PROBLEM »
List every drug name that appears in the CML treatment passage.

PROVIDED PASSAGE »
--

Yesterday I popped my pills (tasigna) as normal, went about my daily business and then went rock climbing for 2.5 hours - tell me again why a transplant is the answer? :-)
Best wishes
Chris
Hi Dom and welcome,
Chris has more or less spelled it out very clearly... in the era of 5 TKis, transplantation for CML in chronic phase is indeed a last resort.
Being fit and healthy may help you 'endure' a transplant but GVHD can be a serious and life threatening condition caused by your donor cells reaction to you! Donor cells can mount a serious attack on your tissues as they detect them 'alien'- which in a sense they are. It really is a bit of a lottery. So called mini transplants- or reduced intensity SCTs- have the same rates of GVHD. They are much easier to 'endure' (I had one so I know) but there is no guarantee they
a. they are curative
or
b. you will not suffer chronic or acute GVHD
TKI therapies have revolutionised the prognosis of CML in chronic phase. Imatinib is a good drug and has saved many thousands of lives over the last decade or so... 2nd generation TKis are proving to be even better and should imatinib not get you to where you need to be within the next 6 months.. or side effects affect you quality of life... then you have the choice to change therapy to nilotinib, and if that does not suit you as an individual then there is dasatinib, bosutinib and ponatinib.
Your main concern should be that you are treated at the right place- preferably a centre that treats other CML patients- most of the major cities in the UK have centres of excellence that you can be referred to.
As Chris says... your sister can be HLA matched, although it is very expensive to harvest donor cells and keep them just in case they may be needed at some future date.
Transplantation does not guarantee a cure- although it is the only known possible cure. Times are moving quickly and in the genome era there is a probable effective cure for the majority out there somewhere. Meanwhile, living with CML is something that most of us do very well. As Chris has described- he doesn't let it hold him back.

--

RECORD SET »
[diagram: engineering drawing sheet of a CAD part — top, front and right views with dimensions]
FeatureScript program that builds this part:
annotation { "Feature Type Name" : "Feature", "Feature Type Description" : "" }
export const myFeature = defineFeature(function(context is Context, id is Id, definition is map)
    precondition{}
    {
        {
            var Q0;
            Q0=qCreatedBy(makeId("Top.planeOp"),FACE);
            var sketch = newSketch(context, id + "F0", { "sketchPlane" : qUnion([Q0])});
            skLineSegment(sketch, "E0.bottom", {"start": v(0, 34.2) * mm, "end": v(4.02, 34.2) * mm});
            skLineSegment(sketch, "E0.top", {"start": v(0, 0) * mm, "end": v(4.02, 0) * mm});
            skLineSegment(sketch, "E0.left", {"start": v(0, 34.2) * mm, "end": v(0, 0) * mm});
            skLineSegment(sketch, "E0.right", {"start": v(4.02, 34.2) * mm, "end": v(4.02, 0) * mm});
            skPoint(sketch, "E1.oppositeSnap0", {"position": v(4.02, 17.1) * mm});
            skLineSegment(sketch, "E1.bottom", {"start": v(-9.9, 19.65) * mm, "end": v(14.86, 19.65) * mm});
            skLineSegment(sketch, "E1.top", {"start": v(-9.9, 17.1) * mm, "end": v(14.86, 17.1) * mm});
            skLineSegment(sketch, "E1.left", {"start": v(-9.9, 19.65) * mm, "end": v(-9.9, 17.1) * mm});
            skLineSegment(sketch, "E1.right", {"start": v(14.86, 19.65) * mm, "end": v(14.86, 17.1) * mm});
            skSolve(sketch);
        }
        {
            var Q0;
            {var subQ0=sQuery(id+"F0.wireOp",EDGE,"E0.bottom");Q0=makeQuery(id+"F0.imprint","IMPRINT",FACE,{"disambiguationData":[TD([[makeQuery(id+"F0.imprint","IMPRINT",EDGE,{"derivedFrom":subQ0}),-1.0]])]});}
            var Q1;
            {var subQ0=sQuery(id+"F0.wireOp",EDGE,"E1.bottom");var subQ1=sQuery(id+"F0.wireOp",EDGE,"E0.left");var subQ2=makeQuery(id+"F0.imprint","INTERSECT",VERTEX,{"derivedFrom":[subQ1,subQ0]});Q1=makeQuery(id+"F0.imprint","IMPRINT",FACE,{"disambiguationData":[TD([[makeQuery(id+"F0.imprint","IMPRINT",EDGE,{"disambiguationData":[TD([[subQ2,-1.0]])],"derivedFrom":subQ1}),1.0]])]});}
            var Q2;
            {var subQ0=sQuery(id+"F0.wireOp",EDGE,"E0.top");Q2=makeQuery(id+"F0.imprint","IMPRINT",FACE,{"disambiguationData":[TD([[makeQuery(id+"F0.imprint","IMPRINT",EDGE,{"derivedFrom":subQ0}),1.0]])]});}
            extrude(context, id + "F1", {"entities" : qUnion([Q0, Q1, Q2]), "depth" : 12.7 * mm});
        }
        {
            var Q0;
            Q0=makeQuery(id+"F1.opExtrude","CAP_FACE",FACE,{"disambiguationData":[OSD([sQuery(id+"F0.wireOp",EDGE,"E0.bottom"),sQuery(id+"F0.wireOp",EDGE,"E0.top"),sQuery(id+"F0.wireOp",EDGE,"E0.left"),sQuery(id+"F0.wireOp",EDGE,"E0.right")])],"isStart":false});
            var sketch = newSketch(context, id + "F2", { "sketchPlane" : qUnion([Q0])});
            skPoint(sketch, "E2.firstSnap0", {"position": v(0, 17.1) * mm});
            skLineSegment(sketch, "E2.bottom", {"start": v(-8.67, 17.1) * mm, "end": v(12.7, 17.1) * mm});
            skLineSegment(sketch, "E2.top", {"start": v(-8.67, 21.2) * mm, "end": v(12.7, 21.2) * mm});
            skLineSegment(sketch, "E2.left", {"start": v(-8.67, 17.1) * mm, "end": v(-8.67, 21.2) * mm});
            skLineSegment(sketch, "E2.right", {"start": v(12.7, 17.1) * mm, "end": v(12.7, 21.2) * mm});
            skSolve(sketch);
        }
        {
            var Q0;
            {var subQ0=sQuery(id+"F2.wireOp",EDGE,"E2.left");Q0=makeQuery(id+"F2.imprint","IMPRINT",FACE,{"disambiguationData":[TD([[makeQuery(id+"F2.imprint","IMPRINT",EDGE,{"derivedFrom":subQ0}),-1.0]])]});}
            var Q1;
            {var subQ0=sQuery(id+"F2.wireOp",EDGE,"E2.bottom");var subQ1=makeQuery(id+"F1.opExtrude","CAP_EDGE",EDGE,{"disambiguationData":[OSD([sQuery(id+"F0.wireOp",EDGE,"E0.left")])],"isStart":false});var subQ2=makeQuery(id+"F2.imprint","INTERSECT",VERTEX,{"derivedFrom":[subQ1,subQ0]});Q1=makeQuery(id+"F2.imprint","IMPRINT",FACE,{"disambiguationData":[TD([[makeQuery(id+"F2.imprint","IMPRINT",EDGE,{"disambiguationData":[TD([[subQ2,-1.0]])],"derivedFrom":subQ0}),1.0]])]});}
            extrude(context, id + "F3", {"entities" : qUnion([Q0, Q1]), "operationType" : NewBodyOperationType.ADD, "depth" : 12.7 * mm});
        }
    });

--

EXERCISE OUTPUT »
tasigna, imatinib, nilotinib, dasatinib, bosutinib, ponatinib